Assignment: Copy exactly the lines from the line holding "framed print: present [399,75,446,136]" through the end of the material, and no others; pictures stay out.

Records to process:
┄┄┄┄┄┄┄┄┄┄┄┄┄┄┄┄┄┄┄┄

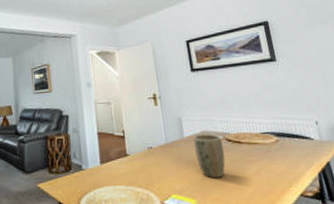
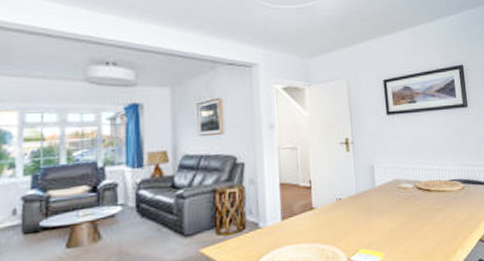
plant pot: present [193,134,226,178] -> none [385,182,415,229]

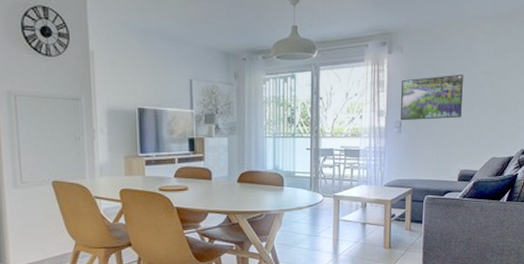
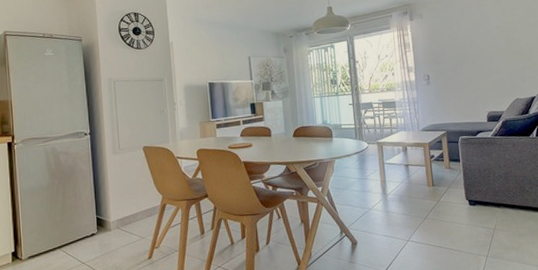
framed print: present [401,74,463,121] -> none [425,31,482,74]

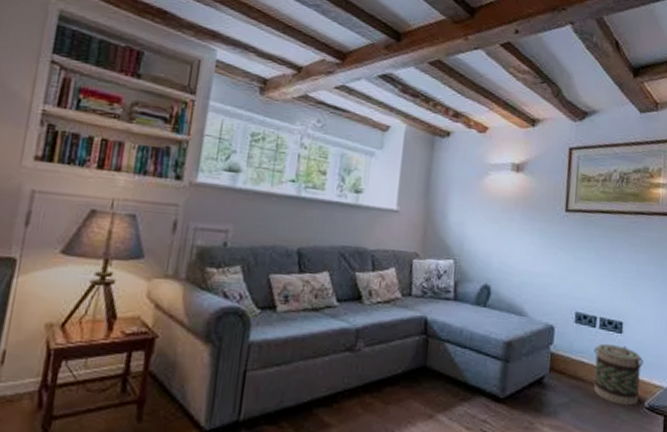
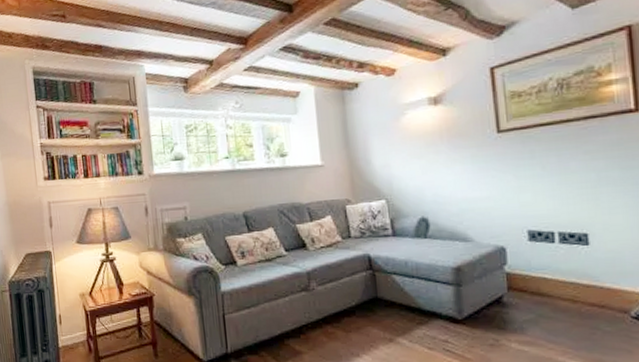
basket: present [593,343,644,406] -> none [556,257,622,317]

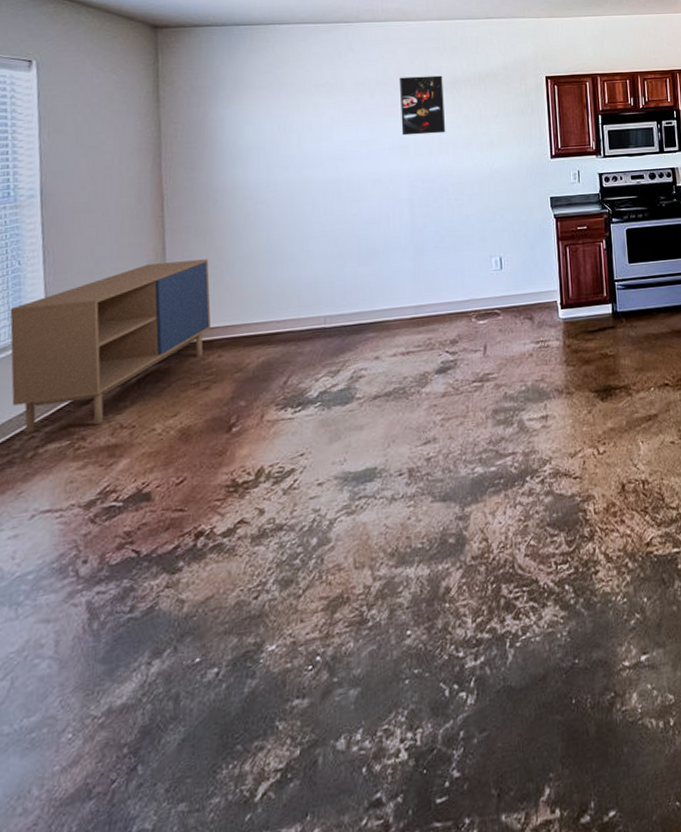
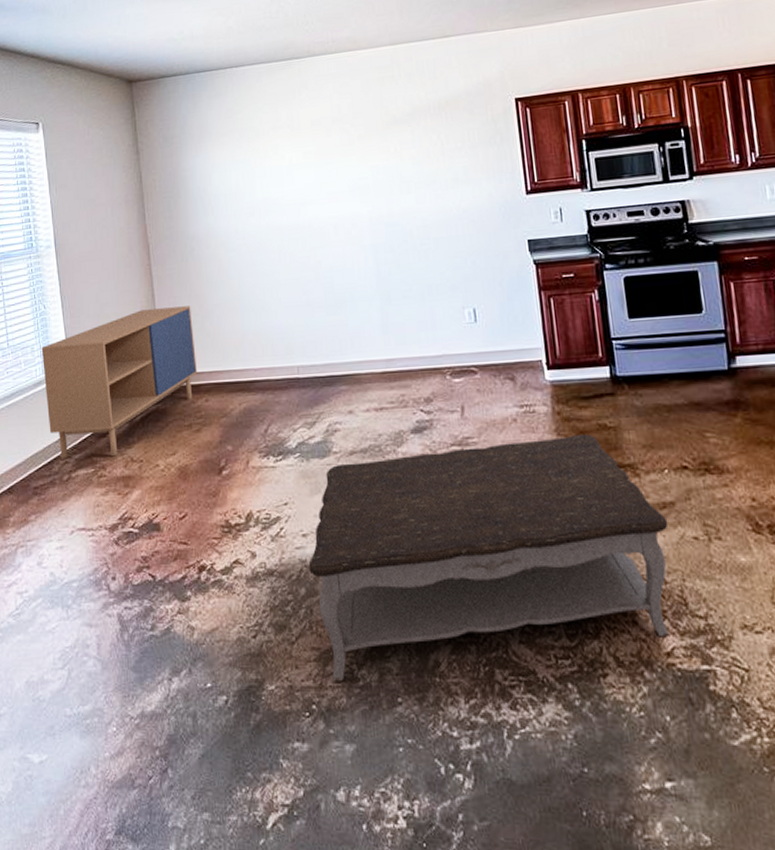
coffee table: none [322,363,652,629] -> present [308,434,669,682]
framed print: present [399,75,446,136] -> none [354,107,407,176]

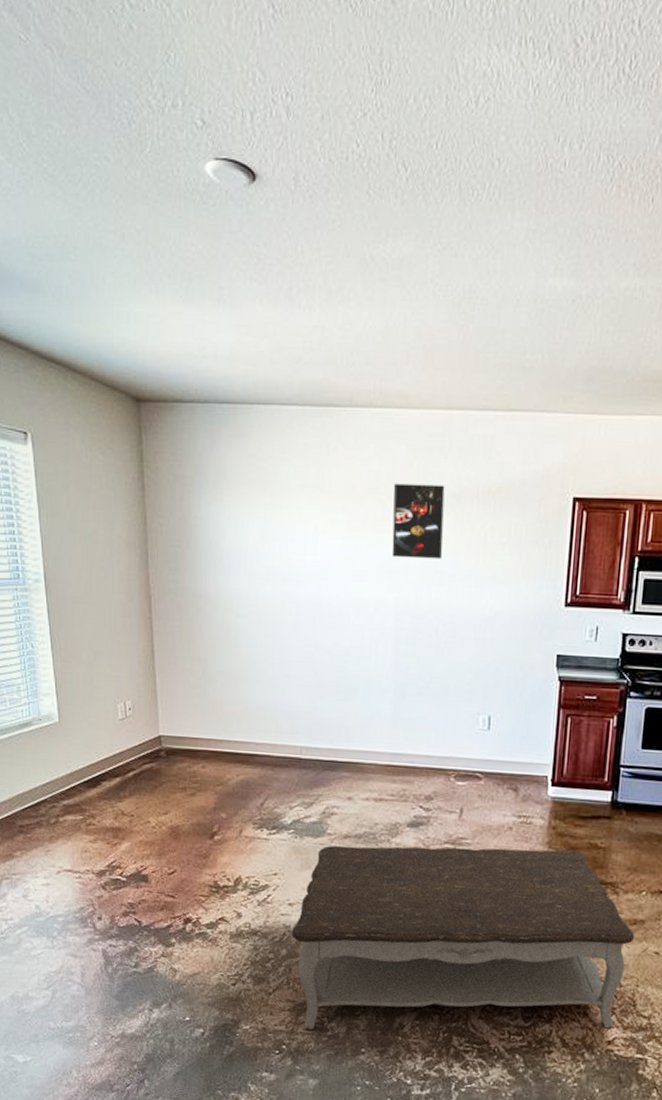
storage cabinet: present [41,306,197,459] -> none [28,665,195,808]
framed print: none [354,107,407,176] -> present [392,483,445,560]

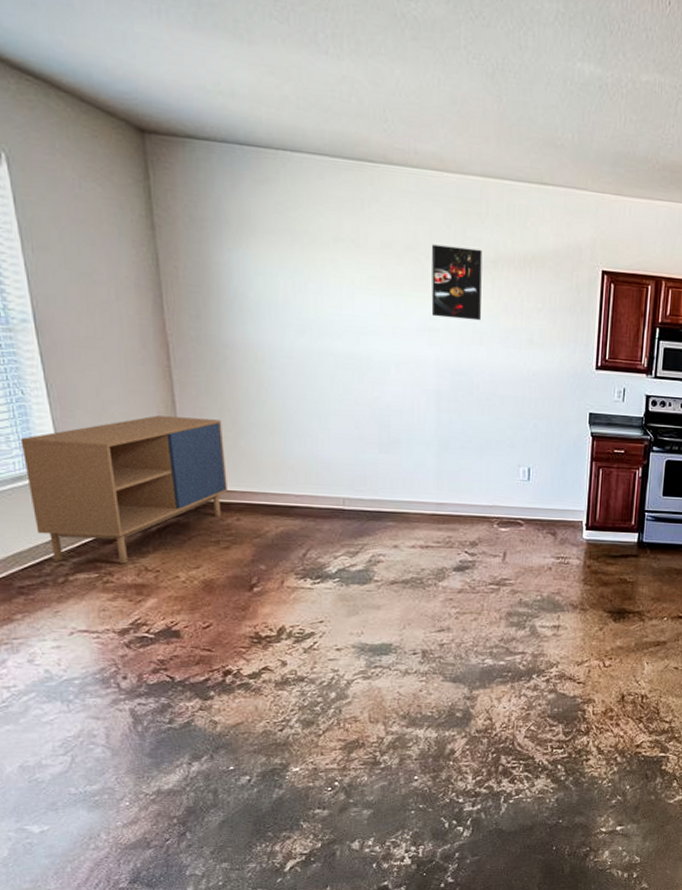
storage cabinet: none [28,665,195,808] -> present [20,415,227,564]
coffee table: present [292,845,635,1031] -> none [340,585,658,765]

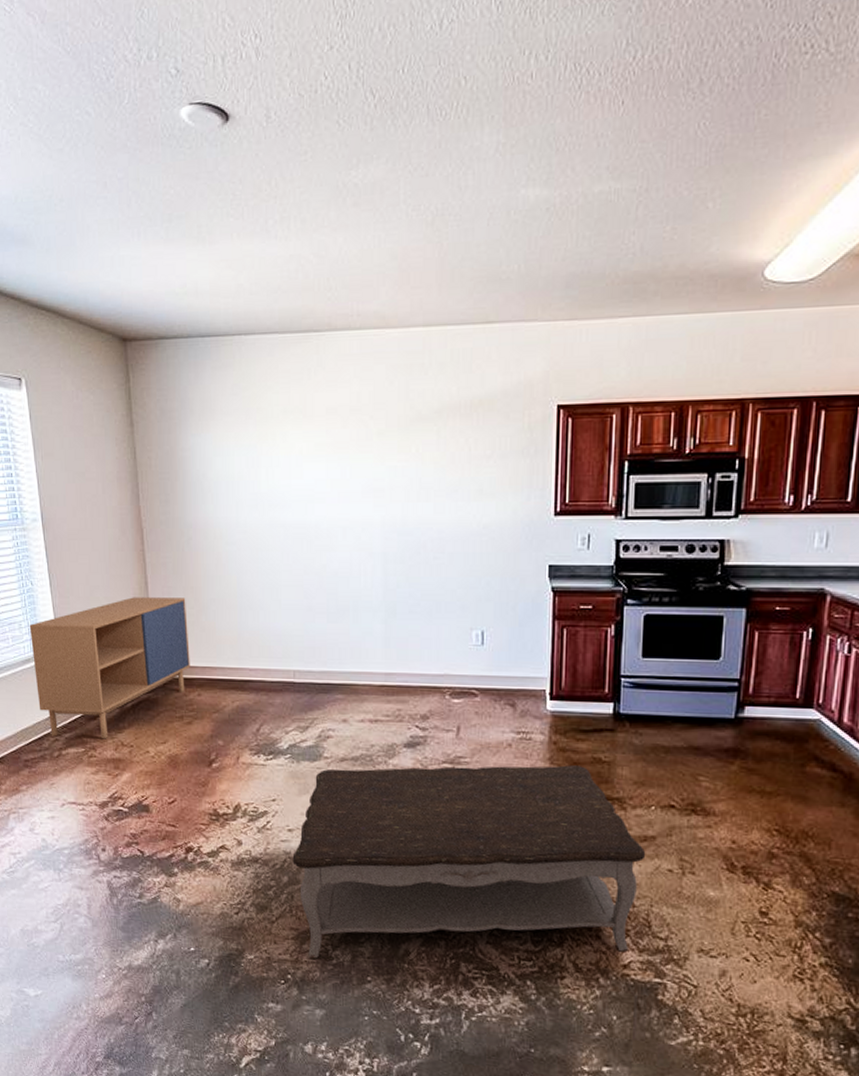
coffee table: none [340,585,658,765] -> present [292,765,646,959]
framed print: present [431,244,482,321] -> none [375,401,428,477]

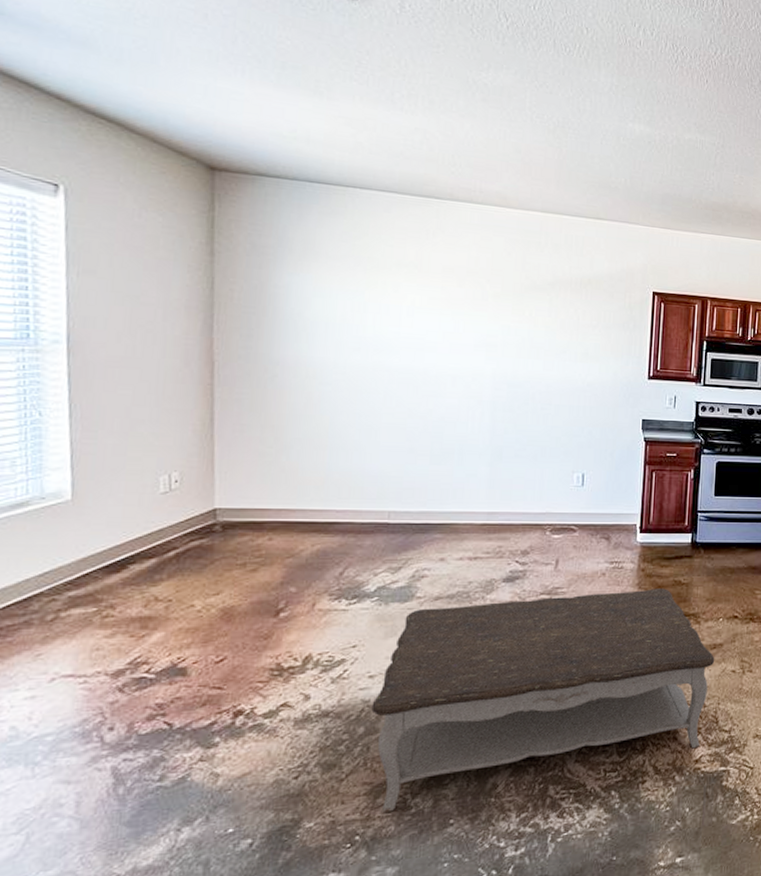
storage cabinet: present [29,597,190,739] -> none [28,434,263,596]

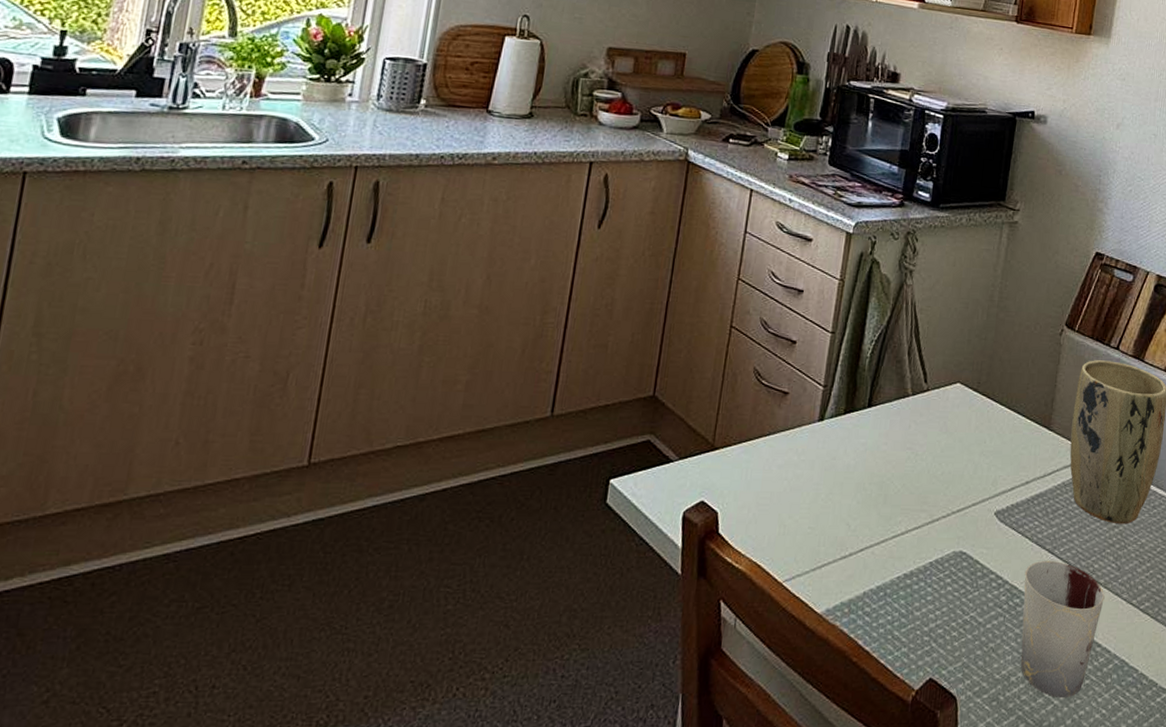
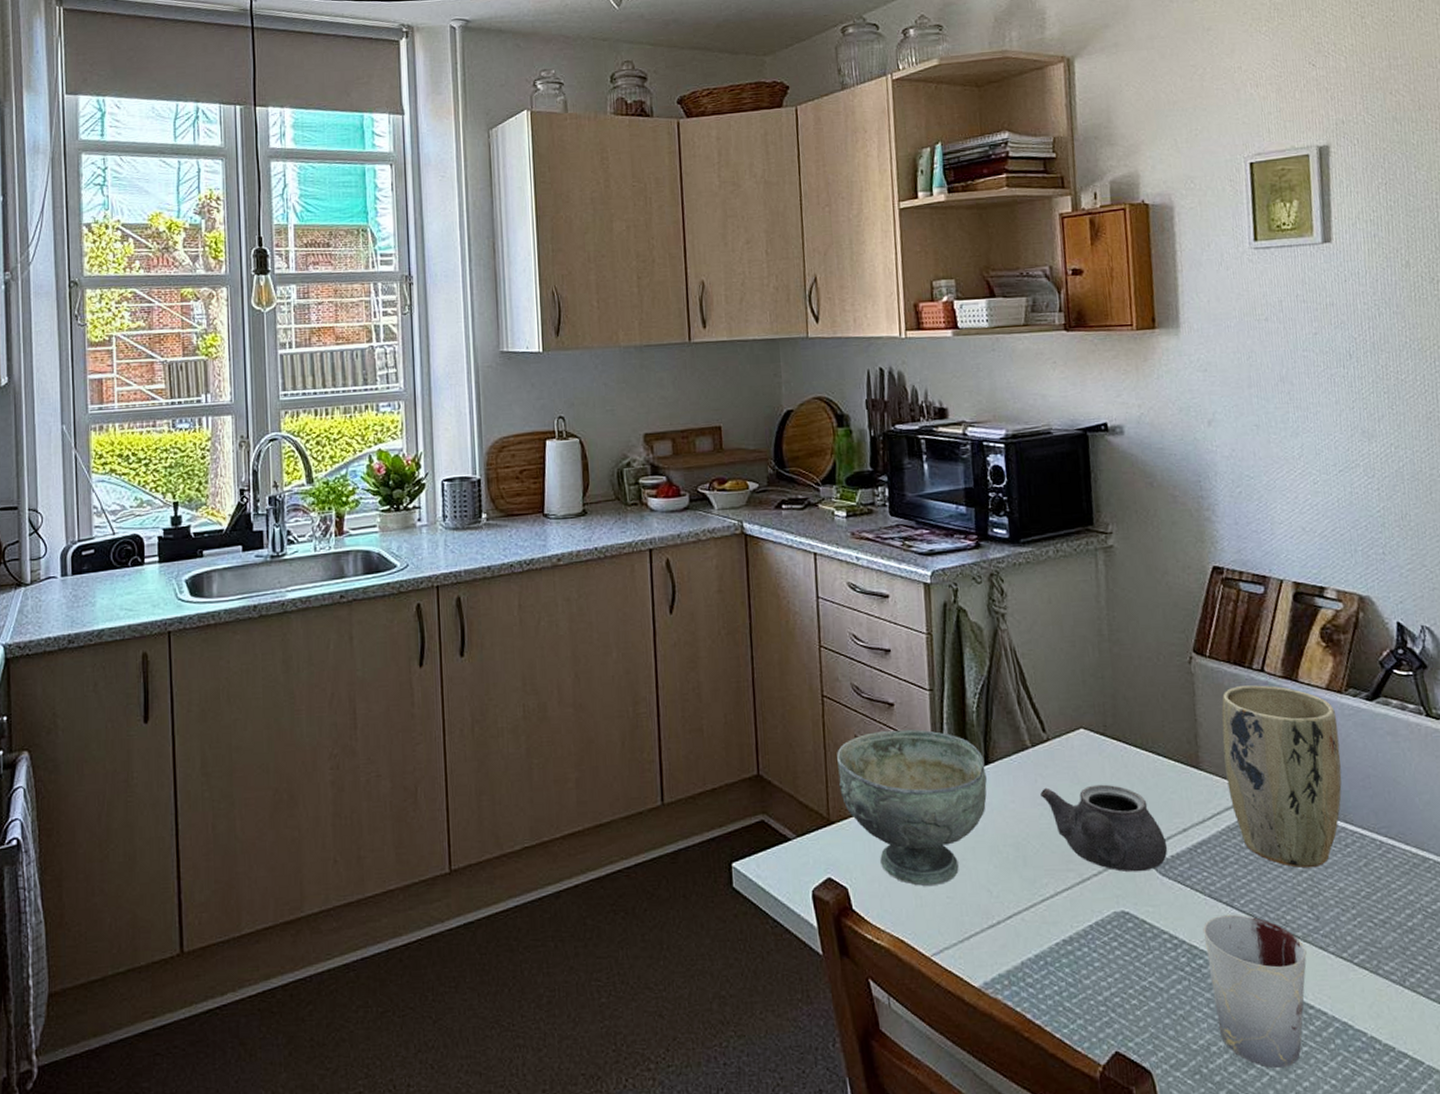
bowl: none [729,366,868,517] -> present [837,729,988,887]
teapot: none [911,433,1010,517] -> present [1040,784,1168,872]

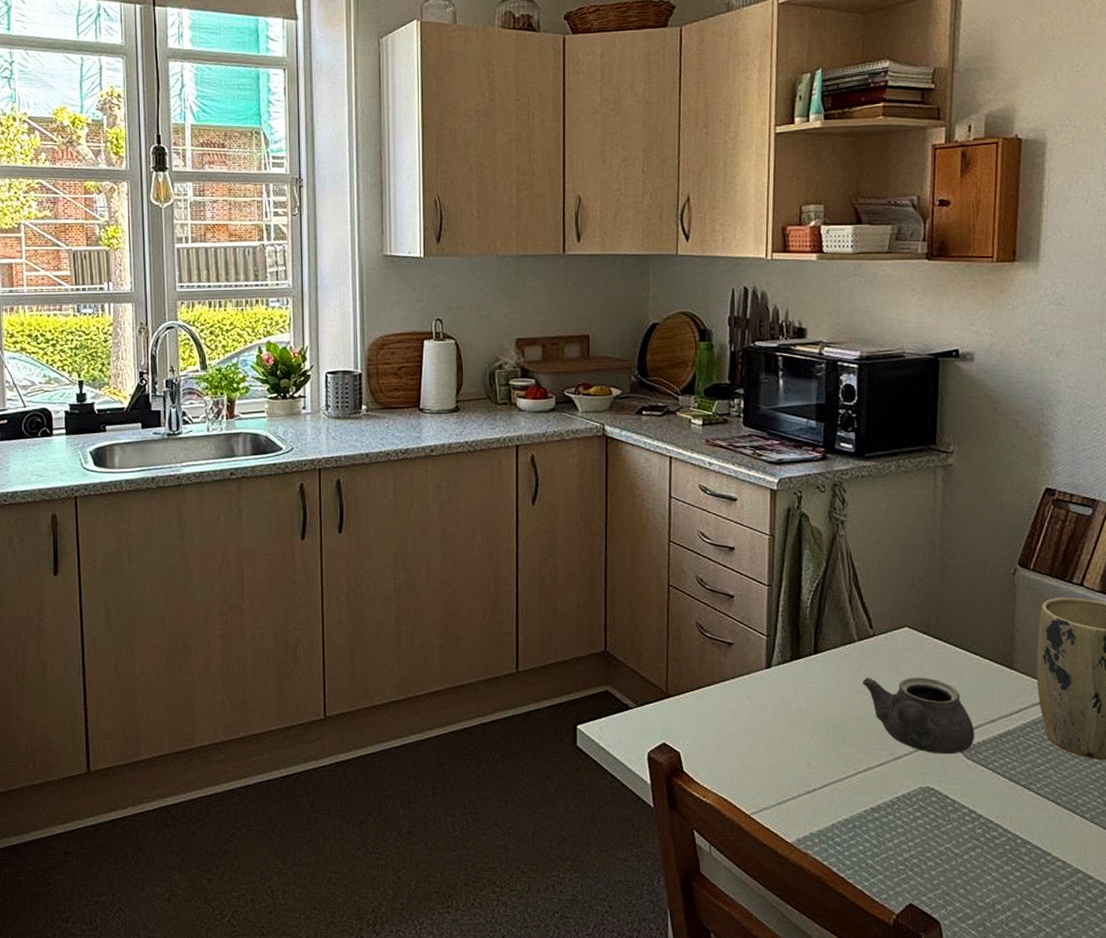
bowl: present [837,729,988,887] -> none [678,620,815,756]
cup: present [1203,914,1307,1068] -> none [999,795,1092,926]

┄┄┄┄┄┄┄┄┄┄┄┄┄┄┄┄┄┄┄┄

Your solution:
framed print: present [399,75,446,136] -> none [354,107,407,176]

storage cabinet: present [41,306,197,459] -> none [28,665,195,808]
framed print: none [354,107,407,176] -> present [392,483,445,560]

storage cabinet: none [28,665,195,808] -> present [20,415,227,564]
coffee table: present [292,845,635,1031] -> none [340,585,658,765]

coffee table: none [340,585,658,765] -> present [292,765,646,959]
framed print: present [431,244,482,321] -> none [375,401,428,477]

storage cabinet: present [29,597,190,739] -> none [28,434,263,596]

bowl: none [729,366,868,517] -> present [837,729,988,887]
teapot: none [911,433,1010,517] -> present [1040,784,1168,872]

bowl: present [837,729,988,887] -> none [678,620,815,756]
cup: present [1203,914,1307,1068] -> none [999,795,1092,926]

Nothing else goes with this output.